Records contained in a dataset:

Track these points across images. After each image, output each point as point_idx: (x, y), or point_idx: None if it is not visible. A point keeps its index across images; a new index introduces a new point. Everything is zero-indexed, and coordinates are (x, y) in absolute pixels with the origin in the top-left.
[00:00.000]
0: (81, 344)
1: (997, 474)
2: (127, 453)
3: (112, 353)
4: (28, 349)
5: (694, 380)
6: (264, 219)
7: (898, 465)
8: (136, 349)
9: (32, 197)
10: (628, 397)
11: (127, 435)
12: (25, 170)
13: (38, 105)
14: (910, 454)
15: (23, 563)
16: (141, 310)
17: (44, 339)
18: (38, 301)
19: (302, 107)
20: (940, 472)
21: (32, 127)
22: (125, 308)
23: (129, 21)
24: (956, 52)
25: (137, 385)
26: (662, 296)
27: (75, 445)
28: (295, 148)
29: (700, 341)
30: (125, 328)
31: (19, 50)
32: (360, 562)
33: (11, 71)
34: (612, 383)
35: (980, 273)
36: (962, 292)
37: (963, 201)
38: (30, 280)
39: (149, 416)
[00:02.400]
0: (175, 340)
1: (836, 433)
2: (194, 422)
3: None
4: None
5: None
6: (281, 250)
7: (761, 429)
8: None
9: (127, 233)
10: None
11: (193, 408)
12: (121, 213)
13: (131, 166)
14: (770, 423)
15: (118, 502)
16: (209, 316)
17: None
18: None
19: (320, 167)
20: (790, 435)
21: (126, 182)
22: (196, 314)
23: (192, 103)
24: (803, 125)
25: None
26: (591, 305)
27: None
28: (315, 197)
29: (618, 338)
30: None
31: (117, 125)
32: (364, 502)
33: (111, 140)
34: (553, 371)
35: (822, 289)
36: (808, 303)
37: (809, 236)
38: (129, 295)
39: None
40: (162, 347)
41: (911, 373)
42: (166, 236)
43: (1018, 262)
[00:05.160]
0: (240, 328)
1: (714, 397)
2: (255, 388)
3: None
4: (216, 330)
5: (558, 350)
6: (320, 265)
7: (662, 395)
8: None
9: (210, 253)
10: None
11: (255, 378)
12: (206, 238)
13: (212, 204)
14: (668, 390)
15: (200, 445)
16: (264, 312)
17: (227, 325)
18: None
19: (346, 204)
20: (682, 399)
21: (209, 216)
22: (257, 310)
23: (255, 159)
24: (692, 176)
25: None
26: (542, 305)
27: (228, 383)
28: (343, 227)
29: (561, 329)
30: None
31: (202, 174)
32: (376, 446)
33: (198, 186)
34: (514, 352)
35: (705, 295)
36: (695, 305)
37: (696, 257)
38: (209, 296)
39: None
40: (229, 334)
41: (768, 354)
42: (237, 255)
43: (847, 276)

* _WHAT NEEDS TO BE DONE_: All records must be repeated exactly, with none skipped.

* _PROBLEM SOLUTION_:
Track these points across images. After each image, output each point as point_idx: (x, y), or point_idx: None if it is not visible. A point keeps its index across images; a new index introduces a new point. Everything is zero-indexed, and coordinates are (x, y) in absolute pixels with the origin in the top-left.
[00:00.000]
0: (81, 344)
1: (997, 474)
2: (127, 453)
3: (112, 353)
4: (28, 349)
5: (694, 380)
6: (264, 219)
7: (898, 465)
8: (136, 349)
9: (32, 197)
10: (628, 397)
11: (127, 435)
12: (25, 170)
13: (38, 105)
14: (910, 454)
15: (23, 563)
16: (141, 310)
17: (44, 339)
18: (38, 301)
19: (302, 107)
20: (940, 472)
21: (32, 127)
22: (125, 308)
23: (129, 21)
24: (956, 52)
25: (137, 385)
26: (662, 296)
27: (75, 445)
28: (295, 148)
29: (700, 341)
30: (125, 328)
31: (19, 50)
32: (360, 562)
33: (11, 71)
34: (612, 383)
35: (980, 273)
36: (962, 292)
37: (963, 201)
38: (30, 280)
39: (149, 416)
[00:02.400]
0: (175, 340)
1: (836, 433)
2: (194, 422)
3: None
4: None
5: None
6: (281, 250)
7: (761, 429)
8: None
9: (127, 233)
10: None
11: (193, 408)
12: (121, 213)
13: (131, 166)
14: (770, 423)
15: (118, 502)
16: (209, 316)
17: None
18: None
19: (320, 167)
20: (790, 435)
21: (126, 182)
22: (196, 314)
23: (192, 103)
24: (803, 125)
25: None
26: (591, 305)
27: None
28: (315, 197)
29: (618, 338)
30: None
31: (117, 125)
32: (364, 502)
33: (111, 140)
34: (553, 371)
35: (822, 289)
36: (808, 303)
37: (809, 236)
38: (129, 295)
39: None
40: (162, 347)
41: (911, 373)
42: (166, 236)
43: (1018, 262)
[00:05.160]
0: (240, 328)
1: (714, 397)
2: (255, 388)
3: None
4: (216, 330)
5: (558, 350)
6: (320, 265)
7: (662, 395)
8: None
9: (210, 253)
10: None
11: (255, 378)
12: (206, 238)
13: (212, 204)
14: (668, 390)
15: (200, 445)
16: (264, 312)
17: (227, 325)
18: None
19: (346, 204)
20: (682, 399)
21: (209, 216)
22: (257, 310)
23: (255, 159)
24: (692, 176)
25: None
26: (542, 305)
27: (228, 383)
28: (343, 227)
29: (561, 329)
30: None
31: (202, 174)
32: (376, 446)
33: (198, 186)
34: (514, 352)
35: (705, 295)
36: (695, 305)
37: (696, 257)
38: (209, 296)
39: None
40: (229, 334)
41: (768, 354)
42: (237, 255)
43: (847, 276)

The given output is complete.